In total, the county is borrowing $4.7 billion to make up for the shortfall in payment obligations for retirees, which the county will need to pay back with interest, according to Stein.
“This is not cheap money … it is the single biggest part of the financial structure for the county,” Stein said. “Now is the time to address this financial crisis with substantial and urgent restrictions to the pension plan.”
The Fairfax County government has received a AAA bond rating from Standard & Poor's, Moody's and Fitch Investors Service bond rating agencies. However, these agencies-- Moody’s in particular—have expressed concern that the county’s pension systems are not adequately funded.
THE COUNTY has maintained its AAA rating since 1978, which has been critical for the county to receive affordable debt service and access to funds in support of capital projects. But the unfunded pension liability is a constant threat to the county’s rating.
Since 2015, the county’s unfunded pension liability has increased by $1 billion, according to Stein. The MCA is worried this increase could cause Moody’s further concern about the county’s creditworthiness.
The Fairfax County Employees’ Retirement System comprises three separate pension plans for county employees: The Employees’ System for civilian general county employees; the Police Officers System for sworn police officers; and the Uniformed System for fire and rescue uniformed personnel, the Sheriff’s Office, the Department of Public Safety Communications, the Animal Control Services, helicopter pilots and park police.

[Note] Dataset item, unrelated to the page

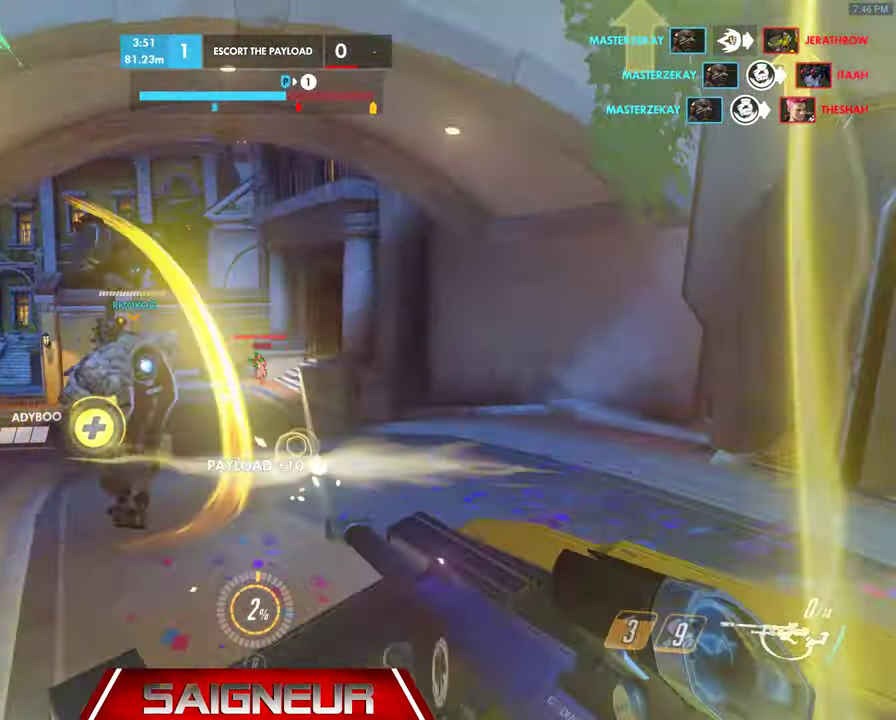
{"keys": ["d", "w"], "mouse": [], "events": [[100, "d", "down"], [100, "mouse_left", "up"], [167, "shift", "down"], [333, "shift", "up"]]}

The MCA resolutions focused solely on this system.
The Fairfax County Public Schools also manages and funds a separate Educational Employees’ Supplementary Retirement System for FCPS personnel who are employed full-time in educational, administrative and support positions.
“Pension obligations are crowding out our capital investments,” Louise Epstein, the chair of the group’s Education and Youth Committee, said during the meeting. “We need to do something.”
What the MCA is urging the Fairfax County Board of Supervisors to do is immediately end the county’s Pre-Social Security Supplement for all new employees and for employees who do not have vested retirement benefits. This benefit pays retirees a supplemental amount if they choose to retire before they are eligible to receive their full Social Security payment.
The resolutions originally called for ending this benefit for both vested and unvested employees, but was quickly changed when it became a point of contention for board members.
“That benefit may have been reasonable at other times, but given the poor condition of the current funding for the pension plan, we believe that that needs, at the very least, a stringent review,” says Barnett.
THE MCA is also urging the Board of Supervisors to establish a commission to review the county-managed pension obligations. MCA wants the commission to study options to reduce the growth in future pension obligations and to publish a report in 2017 that would guide corrective action to be taken by fiscal year 2019.
“The Board of Supervisors are the only ones that can change the funding policy or benefits or anything in our system, but I can tell you the county takes it very seriously that they need to fund the benefits that have been promised to our current and future retirees,” says Jeff Weiler, the executive director of the county’s Retirement Administration Agency.
The county has established a goal to reach a 90 percent funding status for all plans by fiscal year 2025 and changes have already been made.
The county’s fiscal year 2016 budget included a $8.57 million increase for fiduciary requirements associated with the county’s retirement systems.
Considering the funding goal, the county also mandated that any additional unfunded liability created because of approved benefit enhancements, such as ad‐hoc cost of living adjustments (COLAs), would have to be fully funded up front. This new policy ensures that no adjustments to benefit levels would reduce the funded status of any of the systems.
Weiler estimates that the county could achieve 100 percent funding for its pension system between 2030 and 2035. This projection is partially dependent on the financial market and whether his agency meets all prior targets.
“I don’t think there’s a crisis at all … I’m very confident that we can achieve full funding of all three of our pension plans in the foreseeable future … in terms of our funded status, ours are in an OK realm,” says Weiler. “They need to improve and the county is committed to helping us do that.”
As of June 30, 2016, the Employees’ System is 70 percent funded; the Police Officers System is 81 percent funded; and the Uniformed System is 77 percent funded, according to Weiler.